I did not not realize that there were certain dishes I grew up knowing and liking that weren’t really popular as I thought them to be until some friends told me delightedly that those fares were as uncommon as hail falling down in Baguio. Those dishes are hand me down gastronomic delights from my lolas who’ve had the most intense affair with cooking. Off hand, I can think of three dishes that are extremely rich in flavor but are virtually unknowns, these are: calandracas (a one-pot wonder of beef stock, beef cubes, macaroni, potatoes, veggies and chorizos), afritada (nueva ecija style) and another nueva ecijano dish, tinumis.

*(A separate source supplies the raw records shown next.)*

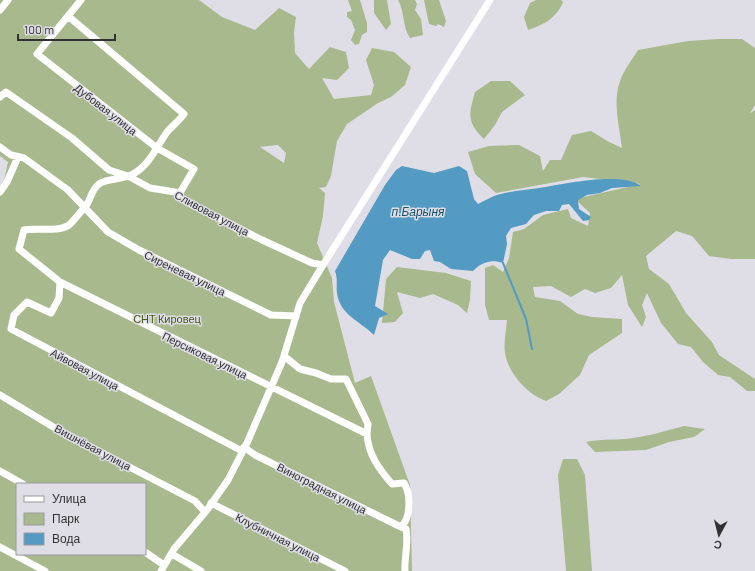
<svg xmlns="http://www.w3.org/2000/svg" width="755" height="571" font-family="Barlow,sans-serif">
<style>
.green{fill:#a8b98e;fill-rule:evenodd}
.water{fill:#539bc3}
.lines{fill:none;stroke-linecap:round;stroke-linejoin:round}
.stream{stroke:#539bc3;stroke-width:2}
.minor{stroke:#fff;stroke-width:7}
.labels{text-anchor:middle;dominant-baseline:central;stroke-width:3;stroke-linejoin:round;paint-order:stroke}
.street-label{font-size:11px;fill:#323235;stroke:#dfdee6}
.park-label{font-size:11px;fill:#465b14;stroke:#dfdee6}
.water-label{font-size:12px;font-style:italic;fill:#19516d;stroke:#dfdee6}
</style>
<rect width="100%" height="100%" fill="#dfdee6"/>
<path class="green" d="M 0,0 L 199,0 L 222,17 L 255,30 L 279,8 L 296,17 L 294,32 L 295,53 L 309,69 L 330,47 L 346,52 L 349,68 L 337,80 L 322,78 L 334,99 L 371,95 L 374,85 L 366,60 L 372,48 L 394,52 L 411,67 L 405,85 L 391,97 L 378,103 L 347,124 L 337,141 L 331,176 L 326,187 L 319,188 L 325,193 L 323,216 L 317,243 L 332,278 L 334,302 L 355,383 L 371,376 L 410,485 L 412,571 L 0,571 L 0,187 L 4,181 L 8,162 L 0,156 ZM 278,145 L 286,153 L 284,163 L 260,147 ZM 17,484 L 145,484 L 145,554 L 17,554 Z
M 348,0 L 360,0 L 367,23 L 367,32 L 362,35 L 359,44 L 355,45 L 351,40 L 355,30 L 351,20 L 347,17 L 347,12 L 352,11 Z
M 374,0 L 387,0 L 391,24 L 386,30 L 374,13 Z
M 398,0 L 415,0 L 417,4 L 415,10 L 421,19 L 423,35 L 410,38 C 402,26 405,12 398,0 Z
M 424,0 L 439,0 L 446,21 L 444,27 L 438,24 L 436,26 L 429,24 Z
M 536,0 L 561,0 L 563,2 C 557,18 543,25 528,30 L 524,17 L 530,3 Z
M 718,39 L 742,39 L 755,48 L 755,105 L 750,113 L 755,110 L 755,259 L 731,259 L 709,256 L 692,236 L 676,231 L 646,256 L 649,269 L 669,284 L 686,313 L 712,342 L 719,355 L 755,379 L 755,391 L 747,391 L 730,377 L 718,375 L 703,362 L 691,347 L 678,344 L 661,323 L 647,293 L 642,305 L 646,317 L 642,327 L 628,305 L 622,275 L 611,288 L 595,293 L 585,289 L 571,297 L 551,286 L 533,287 L 535,297 L 560,301 L 578,314 L 592,317 L 622,319 L 622,333 L 589,355 L 580,375 L 559,394 L 546,401 C 529,395 513,378 507,361 C 502,348 506,333 507,320 L 489,320 L 485,305 L 485,268 L 493,265 L 503,272 L 509,258 L 513,232 L 524,229 L 543,215 L 568,209 L 571,218 L 588,226 L 590,213 L 575,199 L 641,184 L 583,177 L 496,193 L 475,174 L 468,152 L 489,146 L 519,145 L 540,156 L 543,171 L 550,160 L 561,160 L 572,135 L 591,131 L 609,142 L 622,148 C 619,123 611,98 623,74 C 627,66 633,58 638,50 L 688,41 Z
M 491,81 L 510,81 L 525,95 L 502,112 L 495,125 L 484,139 C 466,122 469,114 475,92 Z
M 397,267 L 446,273 L 471,281 L 470,300 L 467,313 L 458,305 L 433,294 L 420,298 L 397,292 L 403,313 L 395,322 L 382,323 L 386,279 Z
M 684,426 L 705,429 L 694,437 L 669,442 L 646,450 L 595,452 L 586,442 C 600,439 612,440 626,439 C 646,437 665,431 684,426 Z
M 563,459 L 577,459 L 585,475 L 592,571 L 566,571 L 558,475 Z"/>
<path class="water" d="M 402,166 L 434,173 L 459,166 L 467,171 L 474,199 L 478,204 C 484,201 491,197 497,195 C 511,191 525,190 539,188 C 564,184 621,171 641,186 L 612,188 L 600,193 L 587,195 L 578,200 L 579,209 L 591,217 L 589,220 L 583,221 L 569,204 L 562,205 L 559,211 L 546,211 L 534,215 L 526,224 L 511,228 L 506,236 L 507,244 L 503,263 C 491,259 482,262 473,271 L 451,269 L 440,262 L 434,261 L 430,250 L 425,251 L 420,259 L 412,259 L 390,250 L 383,260 L 375,306 L 388,314 L 379,318 L 374,335 C 360,321 340,315 337,293 C 336,285 338,279 335,271 L 385,185 L 396,170 Z"/>
<g class="lines">
<path class="stream" d="M 503,263 L 526,319 L 532,349"/>
<path class="minor" d="M 81,0 L 68,16 L 184,114 C 179,121 172,126 167,132 C 157,146 149,166 133,174 C 123,180 106,178 99,184 C 91,190 91,200 85,207 C 80,212 74,221 69,225 C 57,233 37,227 24,230 L 19,249 L 60,282 L 367,434 L 368,424 L 346,379 L 331,379 L 316,373 L 300,369 L 284,356
M 0,10 L 8,0
M 68,16 L 37,54 L 157,148 L 194,169 L 178,196
M 0,97 L 6,92 L 72,138 L 109,170 L 128,176 L 150,188 L 175,192 L 185,201 L 260,239 L 312,263 L 323,265
M 0,147 L 11,155 L 24,158 L 68,190 L 108,232 L 139,250 L 271,315 L 296,316
M 0,192 L 7,182 L 18,157
M 60,282 L 59,298 L 51,313 L 27,302 L 14,315 L 11,329 L 242,451
M 0,395 L 60,431 L 195,501 L 205,512
M 367,434 C 368,454 379,469 392,484 L 404,483 C 411,494 411,518 401,527 L 406,529 C 409,544 404,557 405,571
M 244,447 L 255,455 L 401,527
M 0,471 L 23,484
M 211,503 L 345,571
M 0,547 L 45,571
M 145,552 L 164,565
M 172,554 L 201,571
M 161,571 L 174,549 L 207,510 L 228,480 L 247,443 L 282,362 L 300,303 L 323,265 L 490,0"/>
</g>
<g class="labels">
<g class="street-label">
<text transform="translate(106 109) rotate(38)">Дубовая улица</text>
<text transform="translate(212 213) rotate(28)">Сливовая улица</text>
<text transform="translate(185 273) rotate(26)">Сиреневая улица</text>
<text transform="translate(205 355) rotate(26)">Персиковая улица</text>
<text transform="translate(85 369) rotate(28)">Айвовая улица</text>
<text transform="translate(93 447) rotate(28)">Вишнёвая улица</text>
<text transform="translate(322 488) rotate(27)">Виноградная улица</text>
<text transform="translate(278 537) rotate(27)">Клубничная улица</text>
</g>
<g class="park-label">
<text x="167" y="318">СНТ Кировец</text>
</g>
<g class="water-label">
<text x="418" y="211">п.Барыня</text>
</g>
</g>
<rect x="16" y="483" width="130" height="72" fill="#dfdee6" stroke="#9a999f"/>
<rect x="24" y="496" width="20" height="6" fill="#ffffff" stroke="#9a999f"/>
<text x="52" y="503" font-size="12" fill="#323235">Улица</text>
<rect x="24" y="513" width="20" height="12" fill="#a8b98e" stroke="#9a999f"/>
<text x="52" y="523" font-size="12" fill="#323235">Парк</text>
<rect x="24" y="533" width="20" height="12" fill="#539bc3" stroke="#9a999f"/>
<text x="52" y="543" font-size="12" fill="#323235">Вода</text>
<g transform="translate(719 535) rotate(187)" stroke="#dfdee6" stroke-width="3" paint-order="stroke">
<path d="M0-3L7 15L0 10L-7 15Z" fill="#323235"/>
<text y="-6" font-size="11" font-weight="bold" text-anchor="middle" fill="#323235">С</text>
</g>
<path d="M18 34v6h97v-6" fill="none" stroke="#323235" stroke-width="2"/>
<text x="24" y="34" font-size="12" fill="#323235" stroke="#dfdee6" stroke-width="3" paint-order="stroke">100 m</text>
</svg>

It’s been sometime last I cooked afritada, Nueva Ecija style. Ah, how I loved hovering in the kitchen when I was a child watching my mom whip up this dish. As you know, the typical afritada uses the regular tomato sauce plus spices to boot. In fact, instant sauces have become too handy that stewing has almost been forgotten. The Nueva Ecijano version does away with using tomato sauce. The glaring difference in the ecijano version is the fact that they make the meat into adobo first before they turn it into afritada. Typically, too, the potatoes you throw into your regular afritada just boils along with the whole dish without giving much flavor. In this version, these tubers are fried to extract the savory taste of it. Indeed, It is ‘labor of intense love’ in its truest meaning because nothing here is instant.

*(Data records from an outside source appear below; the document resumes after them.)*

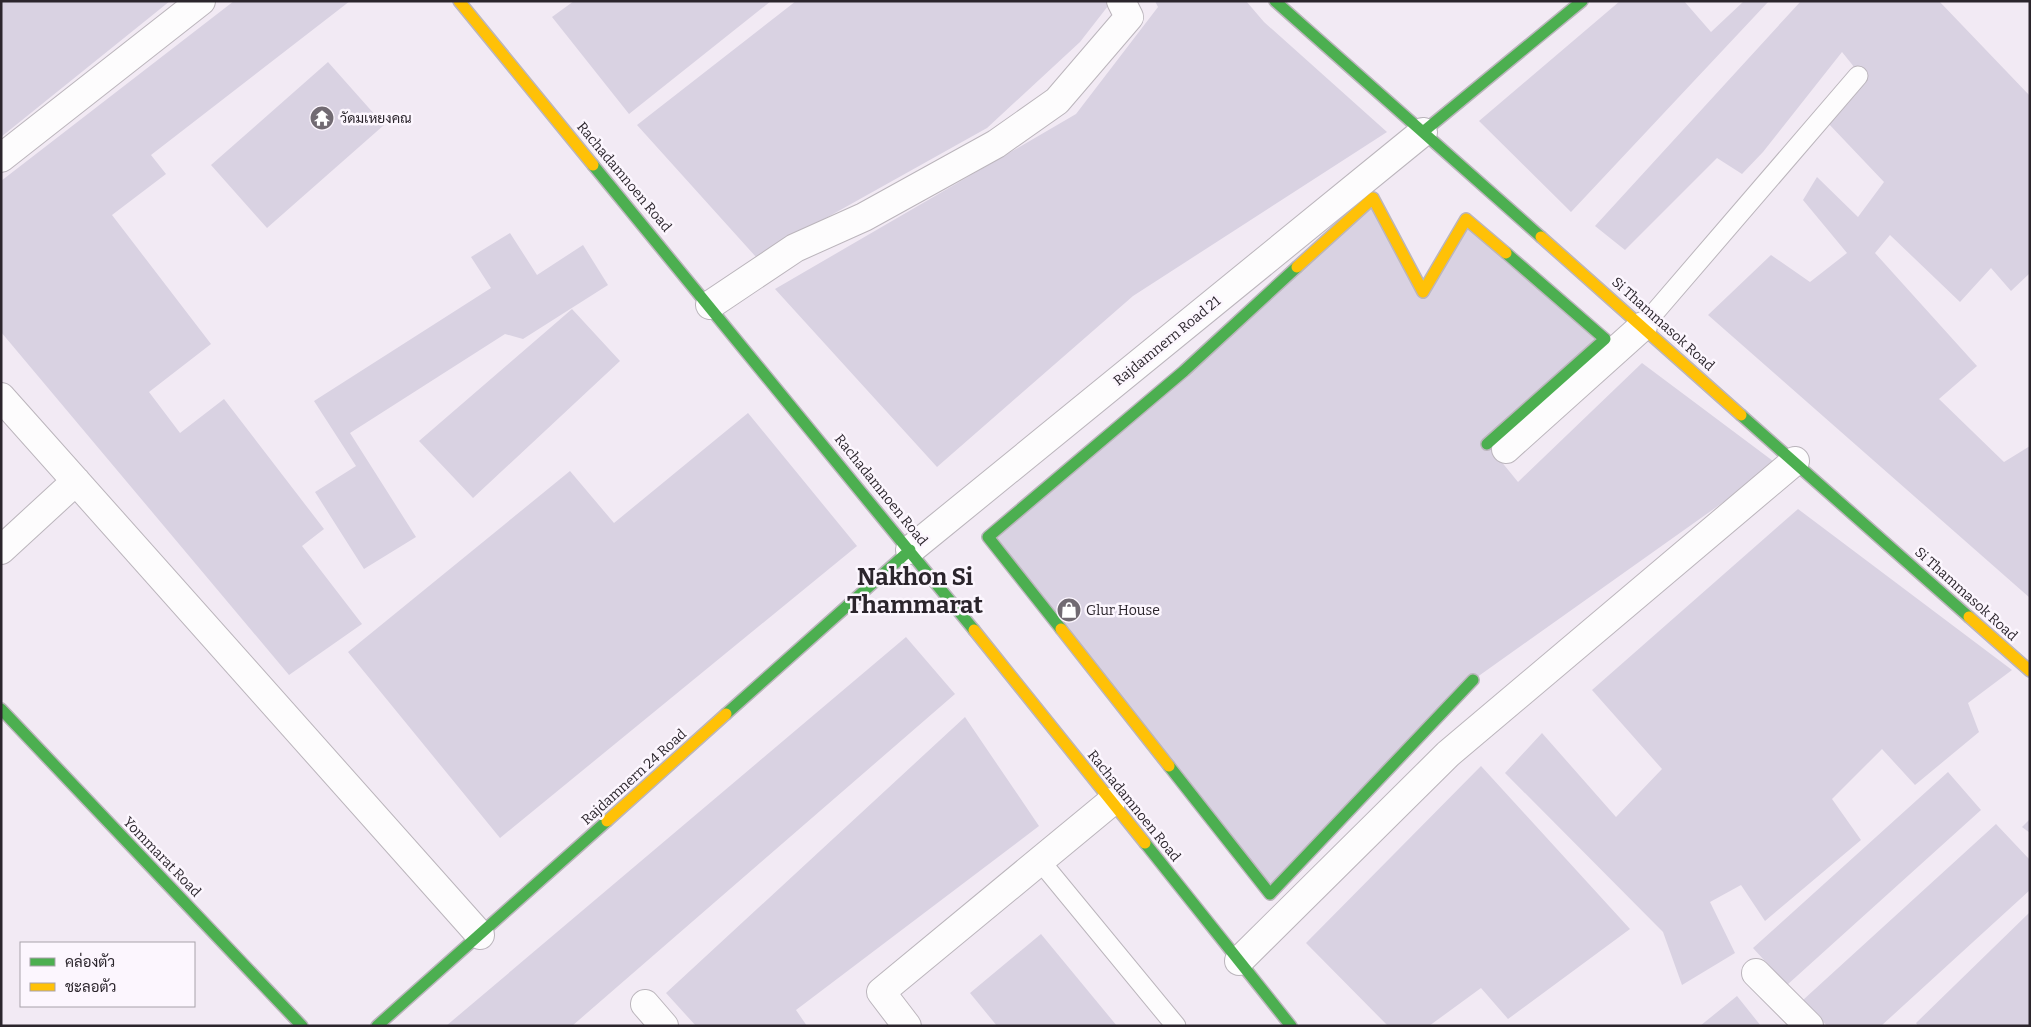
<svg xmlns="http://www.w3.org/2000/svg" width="2031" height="1027" font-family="Bitter,Sarabun,serif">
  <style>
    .building { fill: #d9d2e2 }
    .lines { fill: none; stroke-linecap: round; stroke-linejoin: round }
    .lane-casing { stroke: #bbb5bc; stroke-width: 21 }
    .street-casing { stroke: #bbb5bc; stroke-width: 30 }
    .fast-casing { stroke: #bbb5bc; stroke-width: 14 }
    .slow-casing { stroke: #bbb5bc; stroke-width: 14 }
    .lane { stroke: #fdfcfd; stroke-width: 19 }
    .street { stroke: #fdfcfd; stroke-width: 28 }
    .fast { stroke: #4caf50; stroke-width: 11 }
    .slow { stroke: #ffc107; stroke-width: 11 }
    .labels { text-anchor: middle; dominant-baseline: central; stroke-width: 5; stroke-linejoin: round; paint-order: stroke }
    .poi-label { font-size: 14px; fill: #2b252c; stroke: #fcf6fe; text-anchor: start }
    .street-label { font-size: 14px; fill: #2b252c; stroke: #fcf6fe }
    .town-label { font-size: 24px; font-weight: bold; fill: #2b252c; stroke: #fcf6fe }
  </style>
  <rect width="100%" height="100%" fill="#f2eaf4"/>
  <path class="building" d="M1 1H170L1 137Z
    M234 1H350L151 155 166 174 112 215 211 344 149 392 180 433 224 399 324 529 302 546 362 624 289 675 1 332V181Z
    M574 1H771L629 114 552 17Z
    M796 1H1106L1108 6 1080 42 987 128 756 257 637 125Z
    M1155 1H1246L1264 22 1387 132 1133 296 937 467 775 289 1076 114 1158 7Z
    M1620 1H1684L1711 32 1744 1H1769L1571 212 1479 121Z
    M1801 1H1939L2030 96V273L2011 291 1991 268 1960 302 1890 235 1875 253 1977 366 1939 399 2004 462 2030 446V598L1708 315 1771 255 1810 282 1847 253 1803 200 1817 177 1858 217 1884 182 1827 122 1863 78 1842 52 1763 152 1742 174 1717 158 1625 250 1595 226Z
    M328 62 384 125 267 228 211 165Z
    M1373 198 1423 292 1466 219 1605 339 1487 444 1518 482 1642 363 1777 464 1473 680 1270 894 988 537Z
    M510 233 537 275 583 245 608 285 523 339 505 334 350 433 416 537 364 569 315 492 356 466 314 401 491 288 471 257Z
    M572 309 620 361 473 498 419 441Z
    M748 413 857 546 500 838 348 652 570 471 614 523Z
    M1798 509 2012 670 1968 703 1979 732 1915 785 1882 749 1832 799 1861 840 1765 921 1741 885 1710 902 1735 953 1682 985 1663 932 1505 773 1542 733 1616 817 1662 769 1592 690Z
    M906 637 955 694 572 1026H446Z
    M965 717 1039 826 796 1010 807 1026H696L666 993Z
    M1481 766 1630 929 1508 1019 1481 988 1429 1026H1388L1306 943Z
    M1948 772 1981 810 1787 985 1753 948Z
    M2030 819V833L2022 827Z
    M1996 824 2030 860V890L1881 1026H1827L1803 1000Z
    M2030 912V1026H1918L1916 1023Z
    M1041 934 1117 1026H997L970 993Z
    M1737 996 1761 1026H1700Z"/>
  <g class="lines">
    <defs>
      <path id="lane" d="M1643 326 1858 76
        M1041 862 1176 1026"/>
      <path id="street" d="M1 158 201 1
        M710 305 795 248 864 217 996 144 1057 101 1129 17 1121 1
        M1 397 480 935
        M1506 449 1643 326
        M1 550 76 481
        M910 550 1423 132
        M1239 961 1448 754 1795 461
        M1756 973 1809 1026
        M645 1004 664 1026
        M907 1026 881 992 1111 802"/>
      <path id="fast" d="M1275 1 1541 237
        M1423 132 1582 1
        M593 165 974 630
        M1741 415 1969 617
        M1487 444 1605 339 1506 253
        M1061 629 988 537 1184 371 1297 267
        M1 709 302 1026
        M726 714 910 550
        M1169 766 1270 894 1473 680
        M1145 843 1291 1026
        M377 1026 607 821"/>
      <path id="slow" d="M459 1 593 165
        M1541 237 1741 415
        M1297 267 1373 198 1423 292 1466 219 1506 253
        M1969 617 2030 671
        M1061 629 1169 766
        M974 630 1145 843
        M607 821 726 714"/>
    </defs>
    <use href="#lane" class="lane-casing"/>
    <use href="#street" class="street-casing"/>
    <use href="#fast" class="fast-casing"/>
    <use href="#slow" class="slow-casing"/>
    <use href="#lane" class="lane"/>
    <use href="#street" class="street"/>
    <use href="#fast" class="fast"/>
    <use href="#slow" class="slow"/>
  </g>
  <defs>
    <symbol id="temple-disc" viewBox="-11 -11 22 22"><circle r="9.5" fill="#716a72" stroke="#fcf6fe"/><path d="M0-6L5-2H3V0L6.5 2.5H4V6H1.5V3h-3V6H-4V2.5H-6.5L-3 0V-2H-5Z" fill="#fff"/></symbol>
    <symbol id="shop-disc" viewBox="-11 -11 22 22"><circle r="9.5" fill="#716a72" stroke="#fcf6fe"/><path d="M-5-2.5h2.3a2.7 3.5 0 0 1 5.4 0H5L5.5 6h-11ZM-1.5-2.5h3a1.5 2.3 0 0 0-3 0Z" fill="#fff"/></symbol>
  </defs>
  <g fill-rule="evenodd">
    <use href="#temple-disc" x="308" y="104" width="28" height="28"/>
    <use href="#shop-disc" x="1055" y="596" width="28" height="28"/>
  </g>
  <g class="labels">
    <g class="poi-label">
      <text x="340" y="118">วัดมเหยงคณ</text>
      <text x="1086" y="610">Glur House</text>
    </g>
    <g class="street-label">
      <text transform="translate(624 177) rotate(50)">Rachadamnoen Road</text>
      <text transform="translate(1663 324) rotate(42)">Si Thammasok Road</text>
      <text transform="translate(1167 341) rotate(-39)">Rajdamnern Road 21</text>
      <text transform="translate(881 490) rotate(51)">Rachadamnoen Road</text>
      <text transform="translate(1966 594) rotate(42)">Si Thammasok Road</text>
      <text transform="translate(634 777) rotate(-42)">Rajdamnern 24 Road</text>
      <text transform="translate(1134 806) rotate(51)">Rachadamnoen Road</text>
      <text transform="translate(162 857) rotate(46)">Yommarat Road</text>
    </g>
    <g class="town-label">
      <text x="915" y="577">Nakhon Si<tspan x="915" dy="28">Thammarat</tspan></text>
    </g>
  </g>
  <rect width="2031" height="1027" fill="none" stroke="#2b252c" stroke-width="5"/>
  <rect x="20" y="942" width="175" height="65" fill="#fcf6fe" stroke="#a8a2aa"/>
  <rect x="30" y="958" width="25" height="8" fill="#4caf50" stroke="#a8a2aa"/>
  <text x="65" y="967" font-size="15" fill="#2b252c">คล่องตัว</text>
  <rect x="30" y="983" width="25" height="8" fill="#ffc107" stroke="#a8a2aa"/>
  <text x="65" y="992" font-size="15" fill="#2b252c">ชะลอตัว</text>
</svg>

The final product leaves you guessing what ingredients made flavors that left you asking for more. Anyway, to cut to the chase, here goes my recipe, Afritada, Nueva Ecija style!
1 kilo pork pigue, chopped into cubes
4 pcs medium-sized potatoes, quartered
1 medium-sized red bell pepper, julienned
3 cups of water
bay leaf
atsuete
bay leaf
3/4 cup vinegar
5 cloves of garlic
1 and a half tablespoons patis (fish sauce)
6 tomatoes, chopped
1 onion, chopped
salt and pepper to taste
method:
1. Put meat in a pan with 5 cloves of crushed garlic, salt, pepper, vinegar and water. Midway into the cooking, drop in the bay leaf. Simmer on slow fire until meat is turned into adobo. Set aside.
2. Meantime in a small bowl, soak about 3 tablespoons atsuete in a half cup of water.
3. In a separate pan, saute garlic, tomato and onion (in that order). The tomatoes should be stewed until thin in consistency. Put in red bell peppers. Simmer some more then throw in the adobo. Season with patis. Pour in strained atsuete water. Set aside.
4. In another separate pan, fry quartered potatoes until golden brown.
5. Mix in the fried potatoes into the afritada.